LAHORE: Representatives of a child rights network in a meeting have urged the government to fully implement child-based laws, focusing on the Juvenile Justice System Act (JJSA) 2018.

The meeting was organised by the Child Rights Movement (CRM) and the Good Thinkers Organisation, based in Kasur, at the Lahore Press Club on Monday.

Advocate Waqas Abid, coordinator for the CRM, said the president of Pakistan had approved the JJSA 2018 in May last year, which was earlier passed by the both legislative houses, National Assembly and Senate, with an objective to overcome shortcomings of the previous Juvenile Justice System Ordinance 2000 and to provide a child-friendly justice system as well as opportunities of social reintegration to juvenile offenders.

He said salient features of the JJSA 2018 were the provision of the right of legal assistance to every juvenile or child victim of an offence at the state expense and information to a juvenile about this right of legal assistance within 24 hours after being taken into custody.

Mr Abid said the law proposed establishment of exclusive juvenile courts, observation homes and rehabilitation centres but nothing had been done so far in terms of implementation.

This law introduced a ‘diversion mechanism’ by referring the petty matters of these young juvenile offenders to a juvenile justice committee, meant to be an alternative process of determining the responsibility and treatment of a juvenile on basis of his/her social, cultural, economic, psychological and educational background without resorting to formal judicial proceedings.

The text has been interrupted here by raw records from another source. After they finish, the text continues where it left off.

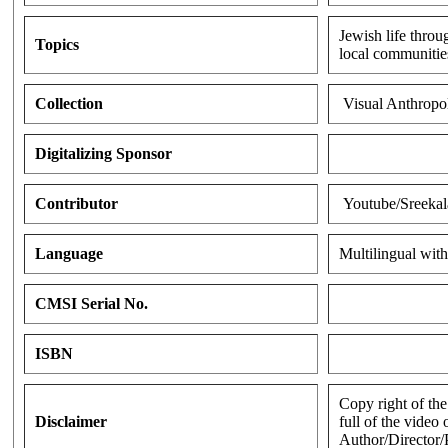
Jewish life throu
Topics
local communities
Collection
Visual Anthropo
Digitalizing Sponsor
Contributor
Youtube/Sreekal
Language
Multilingual with
CMSI Serial No.
ISBN
Copy right of the
Disclaimer
full of the video
Author/Director/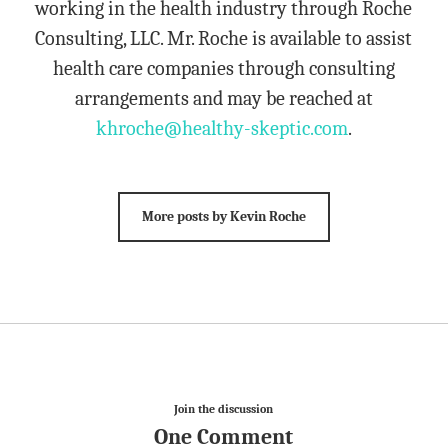
working in the health industry through Roche
Consulting, LLC. Mr. Roche is available to assist
health care companies through consulting
arrangements and may be reached at
khroche@healthy-skeptic.com
.
More posts by Kevin Roche
Join the discussion
One Comment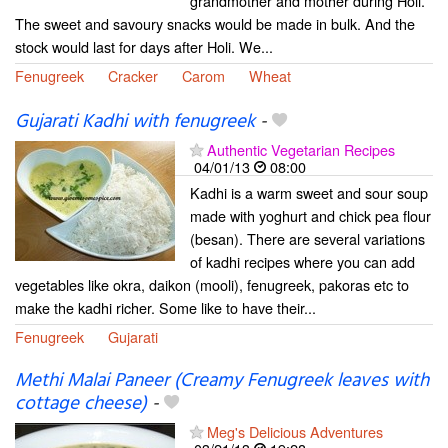
grandmother and mother during Holi.
The sweet and savoury snacks would be made in bulk. And the
stock would last for days after Holi. We...
Fenugreek
Cracker
Carom
Wheat
Gujarati Kadhi with fenugreek
-
Authentic Vegetarian Recipes
04/01/13
08:00
Kadhi is a warm sweet and sour soup
made with yoghurt and chick pea flour
(besan). There are several variations
of kadhi recipes where you can add
vegetables like okra, daikon (mooli), fenugreek, pakoras etc to
make the kadhi richer. Some like to have their...
Fenugreek
Gujarati
Methi Malai Paneer (Creamy Fenugreek leaves with
cottage cheese)
-
Meg's Delicious Adventures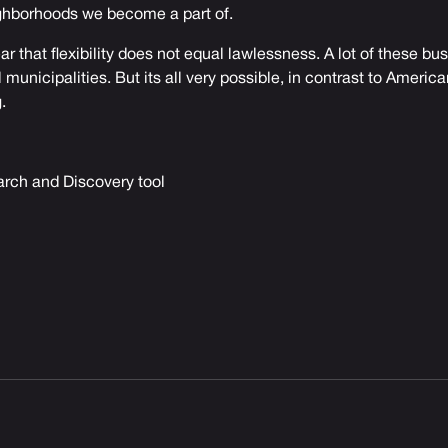
ghborhoods we become a part of.
ar that flexibility does not equal lawlessness. A lot of these bu
l municipalities. But its all very possible, in contrast to Americ
.
rch and Discovery tool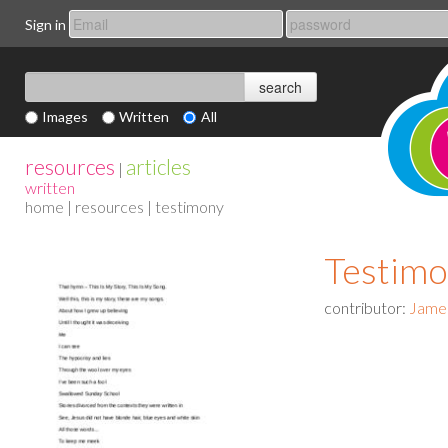
Sign in
Images
Written
All
resources
articles
|
written
home
|
resources
| testimony
Testim
contributor:
Jame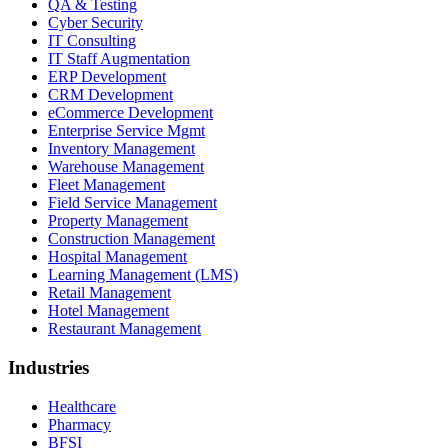
QA & Testing
Cyber Security
IT Consulting
IT Staff Augmentation
ERP Development
CRM Development
eCommerce Development
Enterprise Service Mgmt
Inventory Management
Warehouse Management
Fleet Management
Field Service Management
Property Management
Construction Management
Hospital Management
Learning Management (LMS)
Retail Management
Hotel Management
Restaurant Management
Industries
Healthcare
Pharmacy
BFSI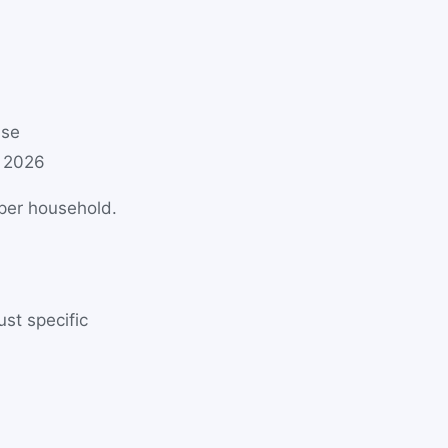
use
 2026
 per household.
st specific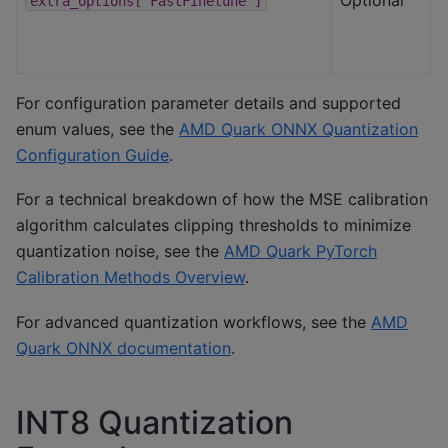
extra_options["FastFinetune"]
For configuration parameter details and supported
enum values, see the
AMD Quark ONNX Quantization
Configuration Guide
.
For a technical breakdown of how the MSE calibration
algorithm calculates clipping thresholds to minimize
quantization noise, see the
AMD Quark PyTorch
Calibration Methods Overview
.
For advanced quantization workflows, see the
AMD
Quark ONNX documentation
.
INT8 Quantization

However, no such committee had yet been notified by the Government in any district and the number of male or female probation officers had also not increased.

The CRM Punjab, a coalition of civil society organisations, working for the promotion and protection of child rights in the province, has demanded increase in budgetary allocation to ensure proper implementation on the JJSA 2018. It said that Nov 20 would be the 30th anniversary of the United Nations Convention on the Rights of the Children (UNCRC) and that it was about time political commitment should be shown for children, especially after recent abuse cases that had tarnished the image of the country.

It said the improvement in legislative infrastructure and implementation on existing mechanisms according to which state policies and legal framework with the international obligations could be aligned was now a must.

Lawyers Miqdad Naqvi and Ahmar Majeed, Irshad Safdar from Ittehad Foundation Kasur, and activists Zafar Malik and Nida Aslam also attended the meeting.